Onun ayaklanma çağrısını kabul etmiş olan büyük bir çoğunluk etrafında toplandılar. ibrahim geceleyin uzun bir süre şehrin yollarında onlarla birlikte yürüdü. Elinden geldiği kadar ibn Mutin çeşitli yerlere yerleştirmiş olduğu komutanlara görünmemeğe çalışıyordu. Fakat Sekun Mescidine varınca Zahr bin Kays el-Cufinin atlılarından bir grup başlarında komutan olmaksızın yanlarına geldiler. ibrahim onlara bir hamle yaptı ve onları Kindelilerin tepeliğine girmek zorunda bırakıncaya kadar geri püskürttü. Bu arada şunları söylüyordu: “Allahım! Sen de biliyorsun ki, biz senin peygamberinin ehlibeyti için gazaba geldik, onlar için ayaklandık. Sen bunlara karşı bize zafer ver. ”
ibrahim onları bozguna uğrattıktan sonra geri döndü ve Useyr Tepesine varıncaya kadar yoluna devam etti. Burada kendi parolalarıyla seslenip durdu. Süveyd bin Abdurrahman el-Minkar onlara bir zarar verip Ebu Mutiin gözüne daha bir girmek ümidiyle Onun yanına geldi. ibrahim ansızın Süveydin yanıbaşında olduğunu görünce arkadaşlarına şöyle seslendi: “Ey Allahın koruyucu güçleri, atlarınızdan ininiz! Sizler şu peygamberinizin ehlibeytinin kanlarına bulaşmış olan fasıklardan zafer kazanmağa daha layıksınız.” Bu sözleri üzerine onlar da atlarından indiler. Daha sonra ibrahim üzerlerine bir hamle yaptı ve onları ovanın düzlüğüne kadar çıkardı, orada da dağılıp gittiler. Ancak birbirlerini kınayarak atlarına bir daha bindiler. ibrahim onları Künaseye girinceye kadar takip etti. Arkadaşları: “Onları takip et ve korku içerisinde bulundukları bu hallerinden faydalanmağa bak.” dedilerse de ibrahim onlara şu karşılığı verdi: “Hayır, onları takip etmek yerine arkadaşımızın yanına gidelim; böylece Allah bizimle Onun yalnızlığını gidermiş, O da bizim kendisine ne şekilde yardımcı olduğumuzu öğrenmiş olacak, dolayısıyla Onun da arkadaşlarının da güçleri artmış olacaktır. Üstelik ben şu ana kadar kimsenin Ona doğru gitmiş olduğundan da emin değilim.”

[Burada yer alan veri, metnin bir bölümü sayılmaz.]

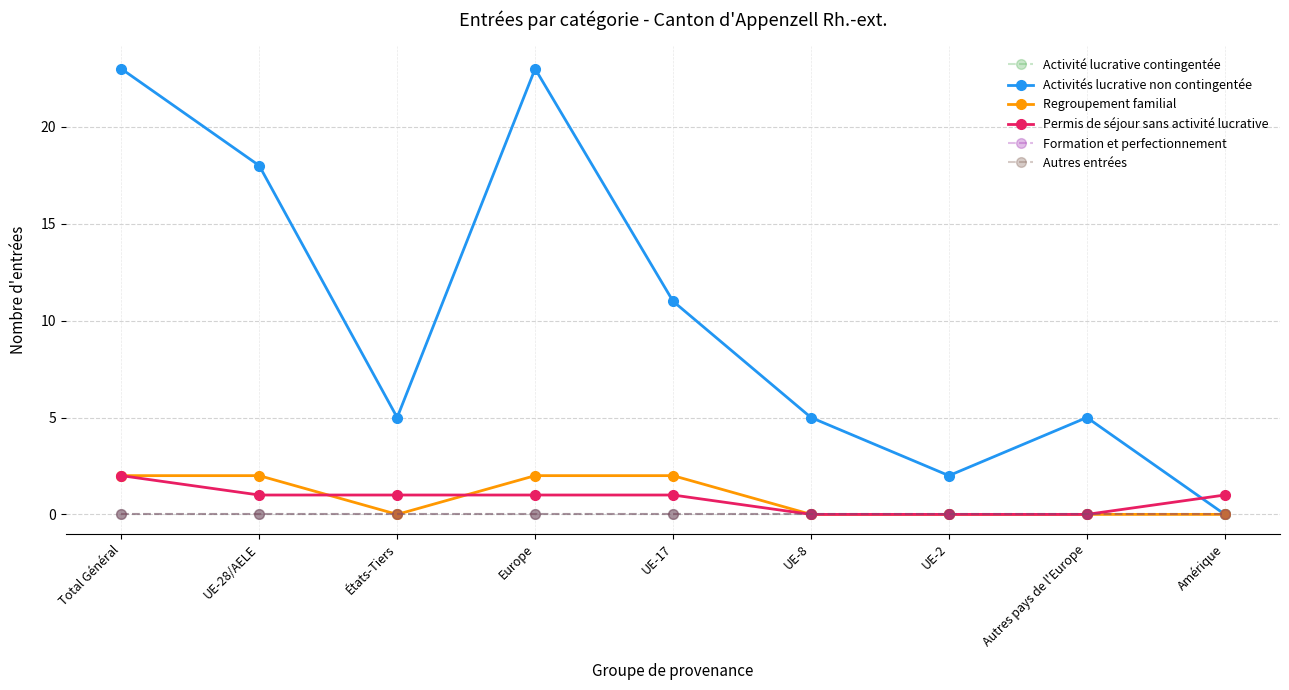

True or false: Permis de séjour sans activité lucrative and Activité lucrative contingentée cross at least once.

False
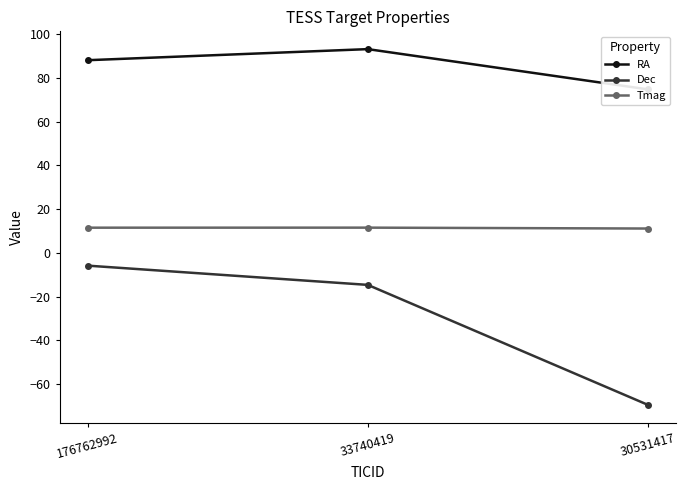

Reading right to left, what are all the values shown in this chart?

RA: 74.8	93.2	88.2
Dec: -69.6	-14.7	-5.9
Tmag: 11.1	11.5	11.5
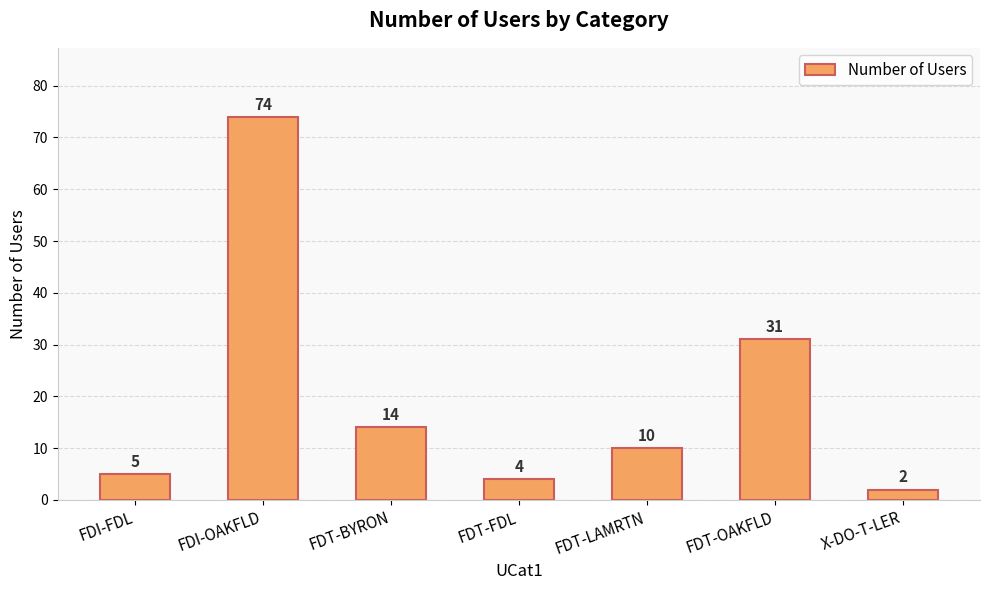

At which category does the chart reach its minimum across all series?

X-DO-T-LER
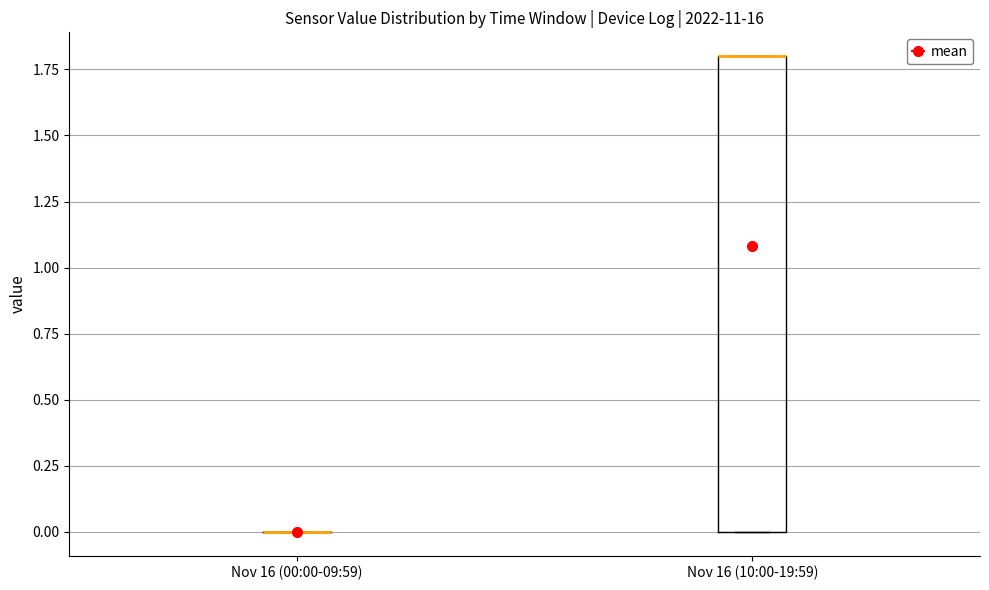

Which box is the tallest, from its lower edge to its upper edge?

Nov 16 (10:00-19:59)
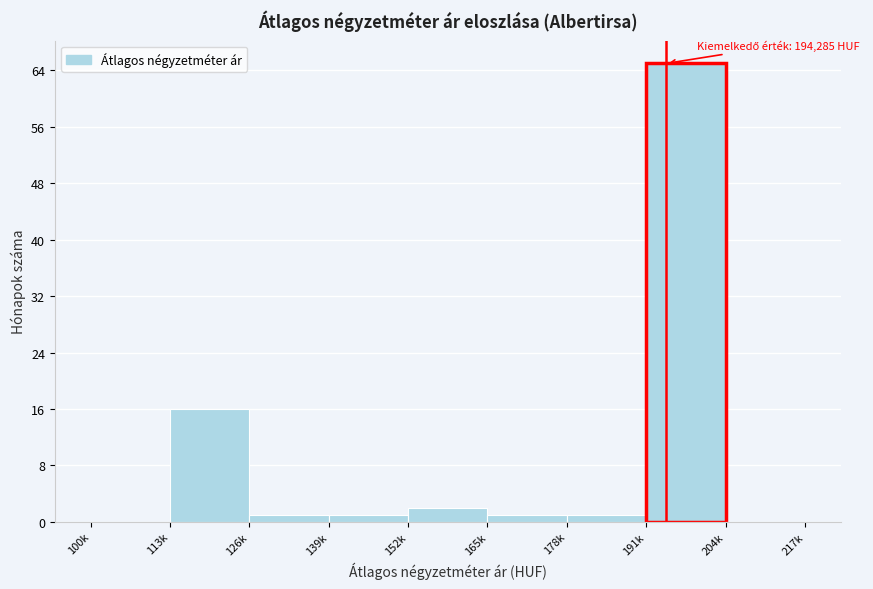

Reading right to left, what are all the values shown in this chart?

204k=0	191k=65	178k=1	165k=1	152k=2	139k=1	126k=1	113k=16	100k=0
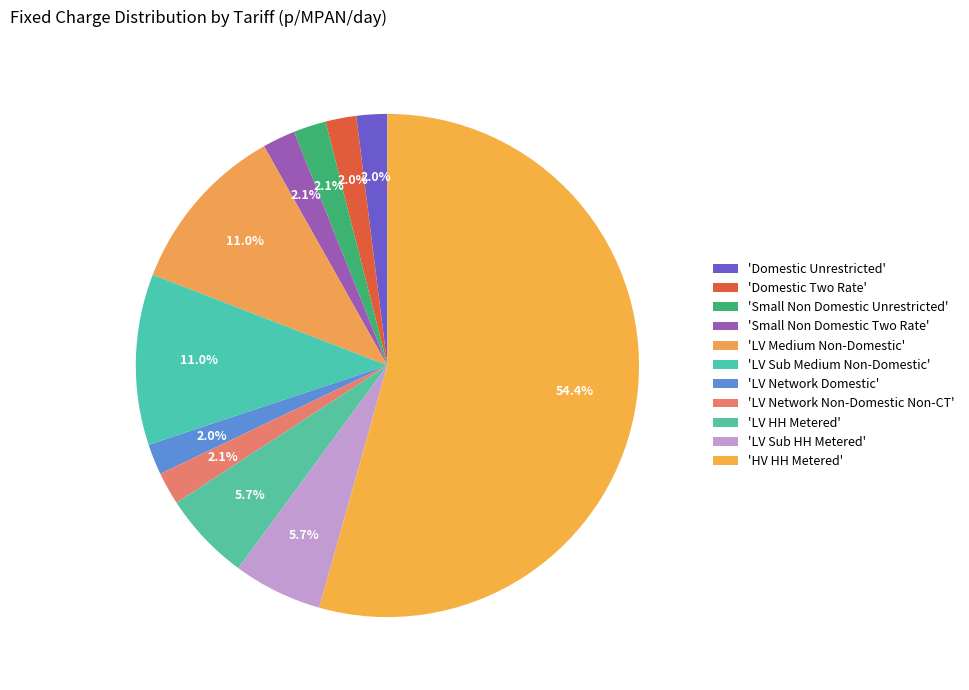

What is the smallest slice in the pie chart?

Domestic Unrestricted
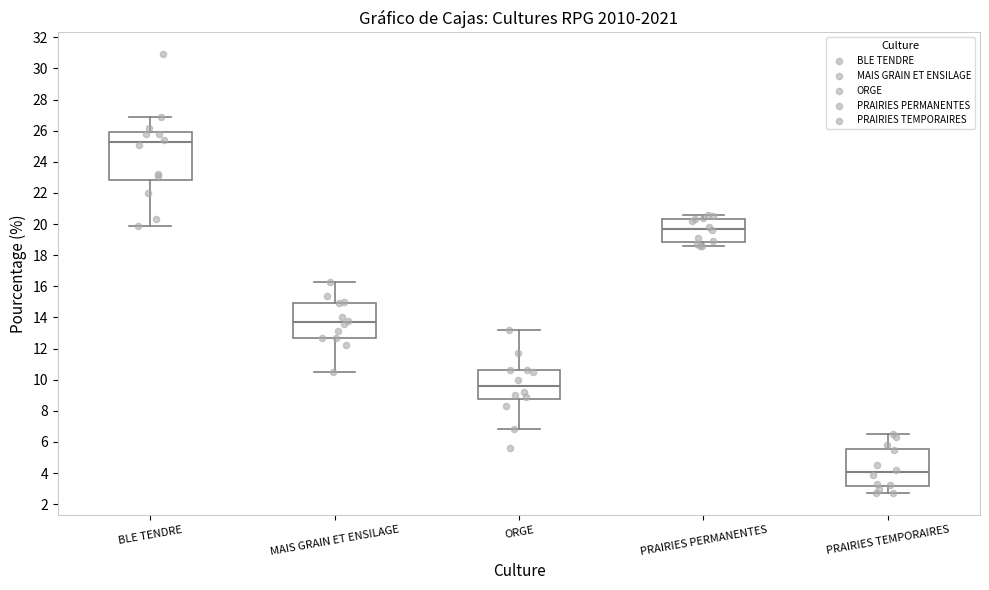

Reading left to right, read every box against the y-axis: the position of its median line, the range the box covers, and the ends of its whiskers. The values are not printed on the chart, so give them approximately, as read against the axis.

BLE TENDRE: median 25.2, box 22.8 to 26.0, whiskers 20.0 to 27.0
MAIS GRAIN ET ENSILAGE: median 13.8, box 12.8 to 15.0, whiskers 10.6 to 16.4
ORGE: median 9.6, box 8.8 to 10.6, whiskers 6.8 to 13.2
PRAIRIES PERMANENTES: median 19.8, box 18.8 to 20.4, whiskers 18.6 to 20.6
PRAIRIES TEMPORAIRES: median 4.0, box 3.2 to 5.6, whiskers 2.8 to 6.6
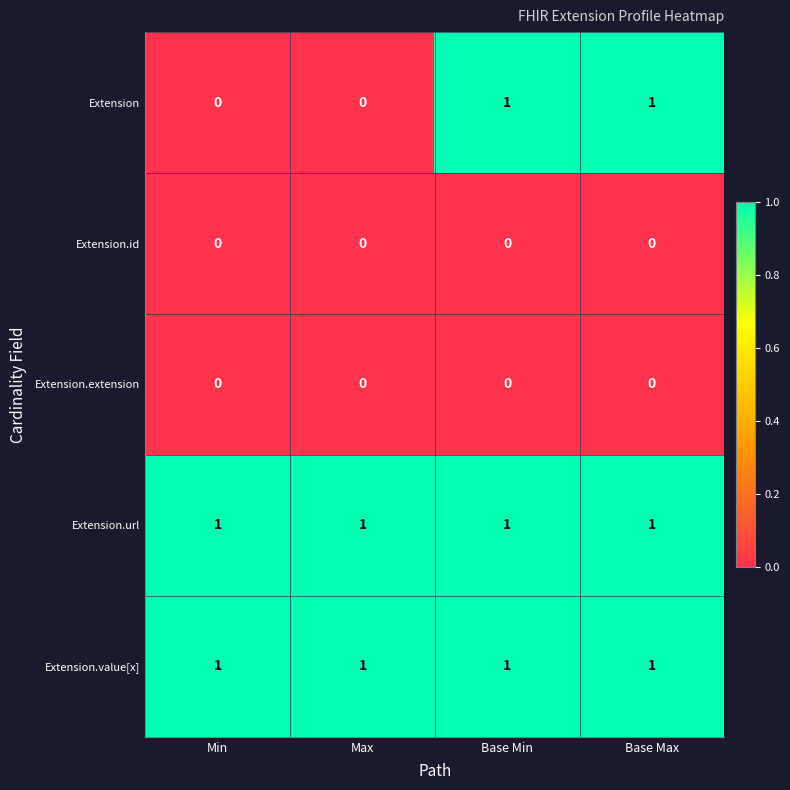

What is the total value across all series at Base Max?

3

Arkasından ibrahim Muhtarın kapısına varıncaya kadar yoluna devam etti. Orada sesler ve bağrışmalar duyunca çarpışma cereyan etmekte olduğunu anladı. Şebes bin Ribi es-Sebha tarafından gelmiş, Muhtar Ona karşı Yezid bin Enesi hazırlayıp çıkartmıştı. Diğer taraftan iclli Haccar bin Ebcer de gelmiş, bu sefer Muhtar Onun üzerine de Ahmer bin Şumayti göndermişti. işte bu gruplar arasında çarpışma devam etmekte iken ibrahim saray tarafından geldi. Haccar ve arkadaşları ibrahimin arkalarından gelmekte olduğunu haber alınca, ibrahim onlara yetişmeden sokaklarda dağılıp gittiler. Diğer taraftan Nehdli Kays bin Tahfa yaklaşık yüz kişi ile birlikte geldi. Kays Muhtarın arkadaşlarından idi. Şebes bin Ribinin üzerine Yezid bin Enes ile çarpışmakta olduğu sırada hücum etti. Şebes böylece onlara yol açıp bir araya gelmelerine fırsat vermek durumunda kaldı. Bunlar da bir araya gelip toplanınca Şebes, ibn Mutiin yanına geri dönüp şunları söyledi: “Tepelere yerleştirmiş olduğun komutanları ve bütün askerleri bir araya getir, sonra bunların üzerine yürü ve çarpış; çünkü bunlar güçlenmiş bulunuyor. Artık Muhtar ayaklanmış ve etrafına büyük bir kuvvet toplamış bulunuyor.”
Muhtar, Şebesin bu sözlerini duyunca arkadaşlarından bir grup alarak es-Sebhada bulunan Deyr Hind sırtlarına varıp konakladı. Nehdli Ebu Osman da çıkıp Hasamlı Kaabın kendilerine yakın olması sebebiyle, hücuma uğramaktan korktukları için evlerinde bulunan Şilirlilere seslendi; çünkü Kaab onların önündeki yol ağızlarını da kapatmış bulunuyordu. Ebu Osman arkadaşlarından bir grup ile birlikte yanlarına gelince şöyle seslendi: “Ey Hüseyinin intikamcıları, ey Mansur, öldür, öldür! Ey hidayet bulmuş olan mahalle halkı, Muhammedin ailesinin emini ve onların veziri ortaya çıkıp Deyr Hindde konaklamış bulunuyor. Beni de sizlere bir davetçi, bir mübeşşir olarak gönderdi. Haydi, Allahın rahmeti üzerinize olsun, siz de çıkınız.”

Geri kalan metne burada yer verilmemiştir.